__The problem__
Filter the entries for the string "round". Copy each line that has it.

Data records section start

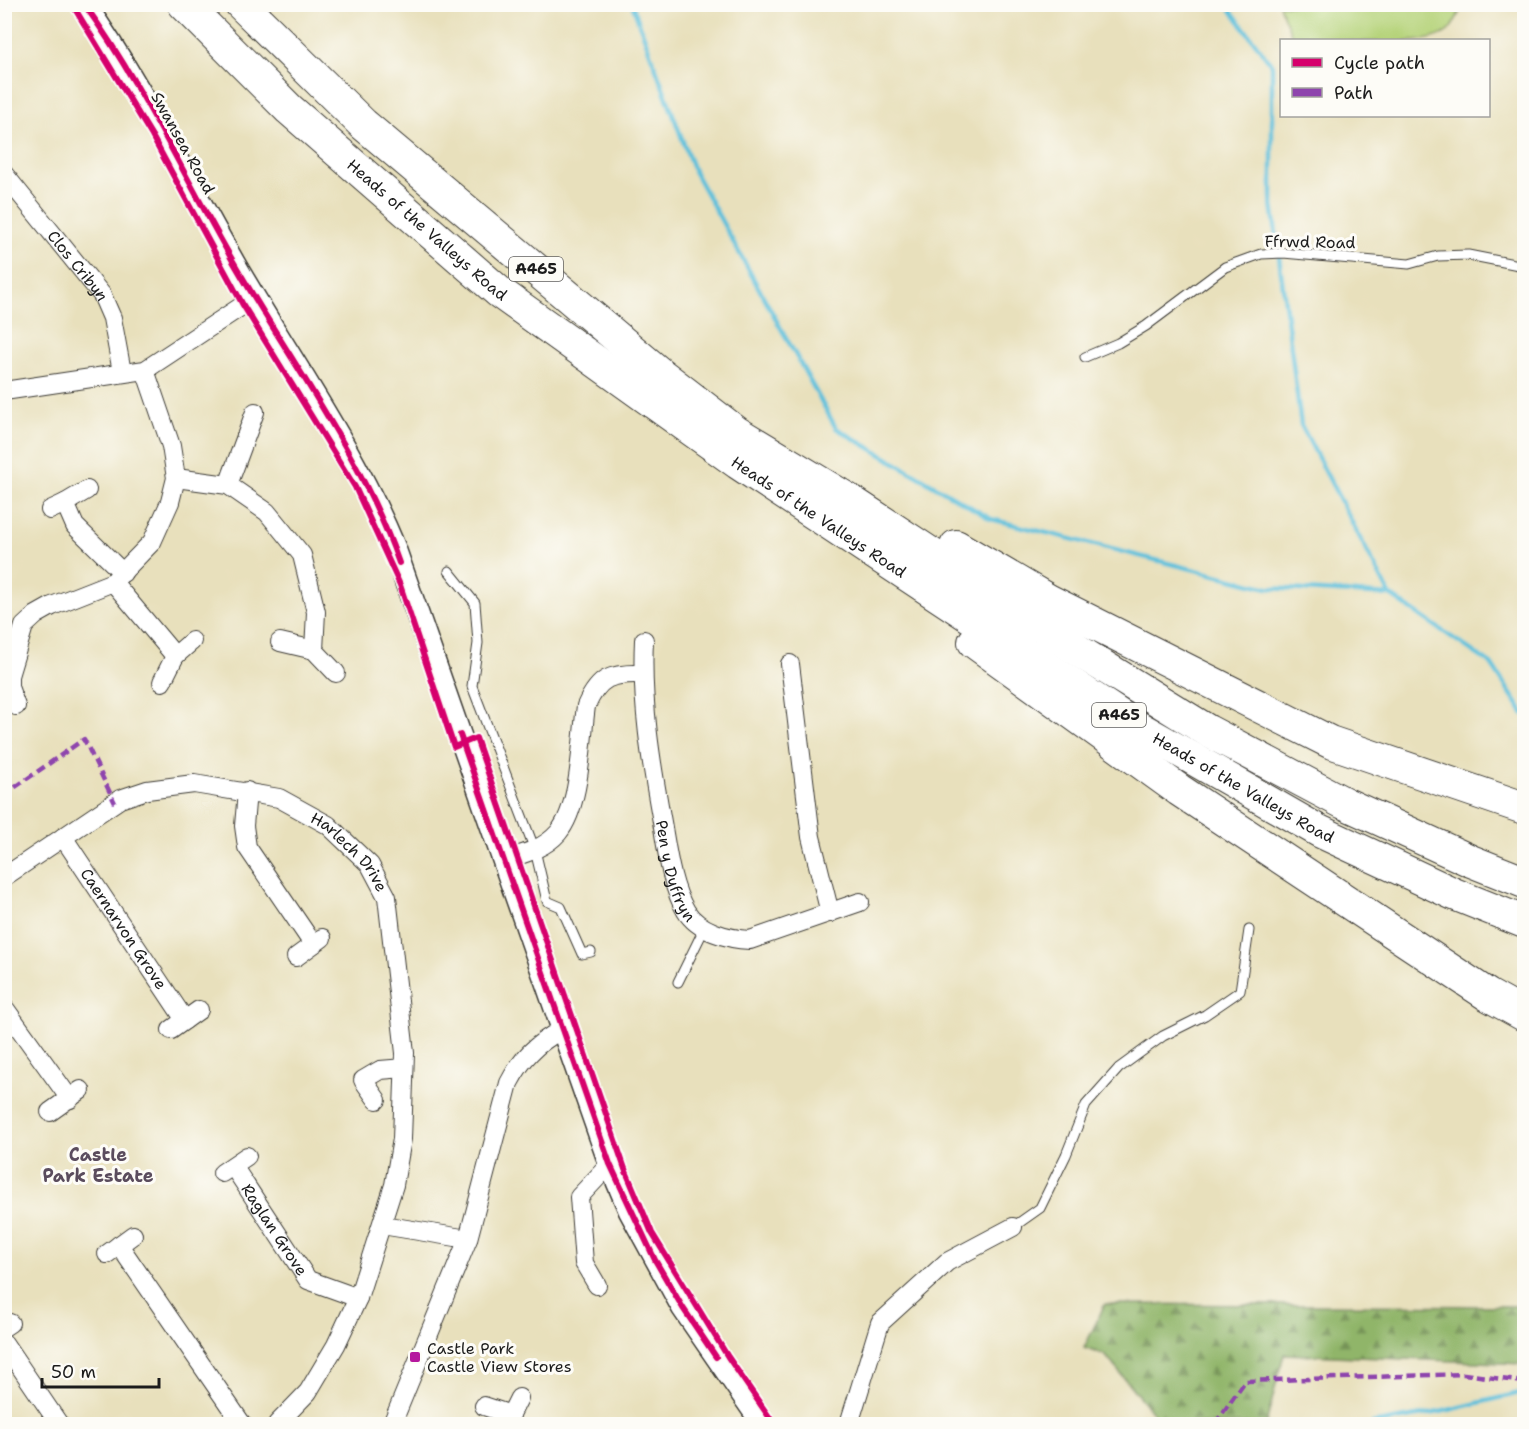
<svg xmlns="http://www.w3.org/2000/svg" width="1529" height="1429" font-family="'Shantell Sans',sans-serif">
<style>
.green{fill:#b5d379;stroke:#68784a;stroke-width:1.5}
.forest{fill:url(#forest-firs);stroke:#566842;stroke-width:1.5}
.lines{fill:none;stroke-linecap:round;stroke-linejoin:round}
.stream{stroke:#5dc0db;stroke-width:4.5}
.service-casing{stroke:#3b3934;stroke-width:11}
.minor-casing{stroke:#3b3934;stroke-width:20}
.tertiary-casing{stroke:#3b3934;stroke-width:25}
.trunk-casing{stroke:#3b3934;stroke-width:34}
.service{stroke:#fff;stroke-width:9}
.minor{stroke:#fff;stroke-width:18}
.tertiary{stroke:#fff;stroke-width:22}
.trunk{stroke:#fff;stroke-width:32}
.quiet{stroke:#8e44ad;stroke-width:4.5;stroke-dasharray:9 4.5;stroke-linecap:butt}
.cycleway-casing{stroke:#fdfcf7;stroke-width:10}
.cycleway{stroke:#d6006c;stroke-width:6}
.poi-dot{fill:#b5179e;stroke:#fdfcf7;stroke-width:2}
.labels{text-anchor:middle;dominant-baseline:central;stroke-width:6;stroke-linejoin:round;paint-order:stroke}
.shield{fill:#fdfcf7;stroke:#605f5e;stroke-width:1.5}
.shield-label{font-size:15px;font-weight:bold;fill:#1c1c1c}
.street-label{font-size:16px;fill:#1c1c1c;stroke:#fdfcf7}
.poi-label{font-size:16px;fill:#1c1c1c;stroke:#fdfcf7;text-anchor:start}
.neighbourhood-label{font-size:18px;font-weight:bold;fill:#5a4c5d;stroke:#fdfcf7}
</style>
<defs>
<pattern id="forest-firs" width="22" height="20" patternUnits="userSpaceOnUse" patternTransform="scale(1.5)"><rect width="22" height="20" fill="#90b569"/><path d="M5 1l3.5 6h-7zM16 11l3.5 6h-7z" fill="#759256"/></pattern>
</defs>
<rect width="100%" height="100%" fill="#fdfcf7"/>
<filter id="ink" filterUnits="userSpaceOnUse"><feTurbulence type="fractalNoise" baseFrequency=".0167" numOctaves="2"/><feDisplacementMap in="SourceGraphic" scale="12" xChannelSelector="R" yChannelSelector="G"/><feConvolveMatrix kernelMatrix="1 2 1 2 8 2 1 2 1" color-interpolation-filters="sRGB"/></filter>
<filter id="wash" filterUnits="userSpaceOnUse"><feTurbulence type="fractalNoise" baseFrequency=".008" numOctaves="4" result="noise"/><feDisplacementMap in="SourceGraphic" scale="24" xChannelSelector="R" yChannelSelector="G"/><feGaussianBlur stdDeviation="1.35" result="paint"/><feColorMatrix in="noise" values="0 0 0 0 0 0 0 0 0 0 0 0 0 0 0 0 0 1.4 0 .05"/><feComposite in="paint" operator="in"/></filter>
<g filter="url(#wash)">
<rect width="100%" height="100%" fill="#e8e0bc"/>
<path class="green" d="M1279,5H1463C1459,12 1454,27 1447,32C1422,50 1324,40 1292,36Z"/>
<path class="forest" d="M1105,1304L1524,1306V1364L1284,1354L1266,1424H1158L1156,1417L1105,1355L1084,1348Z"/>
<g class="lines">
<path class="stream" d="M632,4L694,171L836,428L991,519L1268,588L1390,595L1491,664L1524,714
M1226,4L1272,65V203L1301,425L1390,595
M1372,1424L1440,1412L1524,1392"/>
</g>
</g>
<g filter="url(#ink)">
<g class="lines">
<defs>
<path id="service" d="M1085,357L1118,343L1146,326L1225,267L1261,254L1283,253L1409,264L1438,256L1468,255L1524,266
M449,571L475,603L478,643L472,686L535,850L547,901L561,907L582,954L591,952
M678,982L705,927
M1013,1227L1040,1208L1066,1155L1086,1105L1119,1068L1163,1036L1205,1015L1240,991L1249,930"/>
<g id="minor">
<path id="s1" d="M4,174L102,295L112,318L122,372"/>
<path d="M4,391L145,370L254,298"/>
<path d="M176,478L228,485L267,512L302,555L316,612L314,650"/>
<path d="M228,485L255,412"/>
<path d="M65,503L87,490"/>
<path d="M50,510L65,503L75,526L123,573"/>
<path d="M113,582L175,656L162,682"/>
<path id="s2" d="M644,640C641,702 651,762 662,822C667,850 671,886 686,911C698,931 728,939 750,940L860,902"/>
<path d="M280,642L314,650L336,673"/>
<path d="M175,656L192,641"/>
<path d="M790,664L811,837L830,913"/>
<path d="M16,706L9,687V676L24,626L36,615L52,606L113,582L152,542L170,502L176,478L171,446L145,370"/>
<path d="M247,791L244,826L247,847L313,944"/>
<path id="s3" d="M63,837L185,1020"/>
<path d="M504,860C523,854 544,849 558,833C581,806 581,741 586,706C599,677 611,673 642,674"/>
<path id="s4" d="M4,877L120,799L147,790L194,784L279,798L328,825L370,865L387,897L405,1053L402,1139L394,1185L358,1298L336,1345L308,1392L277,1424"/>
<path d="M296,957L322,938"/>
<path d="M4,1007L70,1099"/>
<path d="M171,1030L199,1010"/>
<path d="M377,1100L363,1080L380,1070L404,1068"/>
<path d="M50,1112L81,1090"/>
<path id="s5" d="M233,1166L308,1280L358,1298"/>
<path d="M222,1173L247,1156"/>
<path d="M382,1225L468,1239"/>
<path d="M119,1245L242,1424"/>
<path d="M107,1254L133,1235"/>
<path d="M597,1285L584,1263L579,1197L610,1164"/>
<path d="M4,1327L10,1323"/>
<path d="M4,1343L59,1424"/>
<path d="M484,1406L511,1415"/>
<path d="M392,1424L468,1239L509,1083C522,1058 536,1044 561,1030"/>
<path d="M506,1424L519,1398"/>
<path d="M849,1424L880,1323L947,1262L1013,1227"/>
</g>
<path id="tertiary" d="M84,4C143,87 185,180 236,267C290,360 353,448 394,547L610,1164L630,1211L683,1308L763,1424"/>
<g id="trunk">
<path id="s6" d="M184,4L289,109L499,292L738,463L1131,723L1319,831L1454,894L1524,922"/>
<path d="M241,4L363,124L658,372L736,432L854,503L1085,655L1208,731L1344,803L1471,861L1524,882"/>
<path d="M956,546L1048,600L1330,742L1524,808"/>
<path d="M974,642L1179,790L1488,995L1524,1015"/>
</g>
</defs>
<use href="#service" class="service-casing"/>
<use href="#minor" class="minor-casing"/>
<use href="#tertiary" class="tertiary-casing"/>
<use href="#trunk" class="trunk-casing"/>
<use href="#service" class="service"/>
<use href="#minor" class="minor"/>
<use href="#tertiary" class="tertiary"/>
<use href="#trunk" class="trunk"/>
<path class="quiet" d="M4,795L84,739L115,803
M1215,1424L1245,1381L1464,1374L1524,1382"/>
<defs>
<path id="cycleway" d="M72,4L152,136L243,305L355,487L400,585L454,747L476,738L625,1169L652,1233L728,1357L774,1424
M84,4C144,87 186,181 237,268C293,365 362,457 399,563
M460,735L610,1164L655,1260L683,1308L716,1357"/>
</defs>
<use href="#cycleway" class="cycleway-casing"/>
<use href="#cycleway" class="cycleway"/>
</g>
</g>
<rect class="poi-dot" x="409" y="1351" width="12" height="12" rx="3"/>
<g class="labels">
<g class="shield">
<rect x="509" y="257" width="54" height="24" rx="4.5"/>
<rect x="1092" y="703" width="54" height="24" rx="4.5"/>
</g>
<g class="shield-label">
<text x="536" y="269">A465</text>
<text x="1119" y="715">A465</text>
</g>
<g class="street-label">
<text transform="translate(183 143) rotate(61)">Swansea Road</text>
<text stroke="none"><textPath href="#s6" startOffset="332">Heads of the Valleys Road</textPath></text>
<text transform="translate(1310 242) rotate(1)">Ffrwd Road</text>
<text stroke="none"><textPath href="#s1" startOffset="118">Clos Cribyn</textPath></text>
<text stroke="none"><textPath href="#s6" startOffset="818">Heads of the Valleys Road</textPath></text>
<text stroke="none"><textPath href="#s6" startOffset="1322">Heads of the Valleys Road</textPath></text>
<text stroke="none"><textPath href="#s4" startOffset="392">Harlech Drive</textPath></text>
<text stroke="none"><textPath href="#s2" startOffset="234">Pen y Dyffryn</textPath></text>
<text stroke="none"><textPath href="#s3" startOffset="110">Caernarvon Grove</textPath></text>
<text stroke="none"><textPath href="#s5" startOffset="76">Raglan Grove</textPath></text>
</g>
<g class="poi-label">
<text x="427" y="1348">Castle Park<tspan x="427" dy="18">Castle View Stores</tspan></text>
</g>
<g class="neighbourhood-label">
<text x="98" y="1155">Castle<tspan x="98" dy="21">Park Estate</tspan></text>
</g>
</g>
<rect width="1529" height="1429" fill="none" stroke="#fdfcf7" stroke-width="24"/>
<rect x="1280" y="39" width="210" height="78" fill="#fdfcf7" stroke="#a3a29f" stroke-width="1.5"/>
<rect x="1292" y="58" width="30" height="9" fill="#d6006c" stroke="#a3a29f" stroke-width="1.5"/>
<text x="1334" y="69" font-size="18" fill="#1c1c1c">Cycle path</text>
<rect x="1292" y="88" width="30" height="9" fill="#8e44ad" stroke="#a3a29f" stroke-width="1.5"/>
<text x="1334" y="99" font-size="18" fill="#1c1c1c">Path</text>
<path d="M42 1378v9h117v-9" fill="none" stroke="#1c1c1c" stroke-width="3"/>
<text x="51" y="1378" font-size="18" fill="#1c1c1c" stroke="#fdfcf7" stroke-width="4.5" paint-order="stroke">50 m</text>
</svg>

Data records section end

__Exercise output__
.lines{fill:none;stroke-linecap:round;stroke-linejoin:round}
.labels{text-anchor:middle;dominant-baseline:central;stroke-width:6;stroke-linejoin:round;paint-order:stroke}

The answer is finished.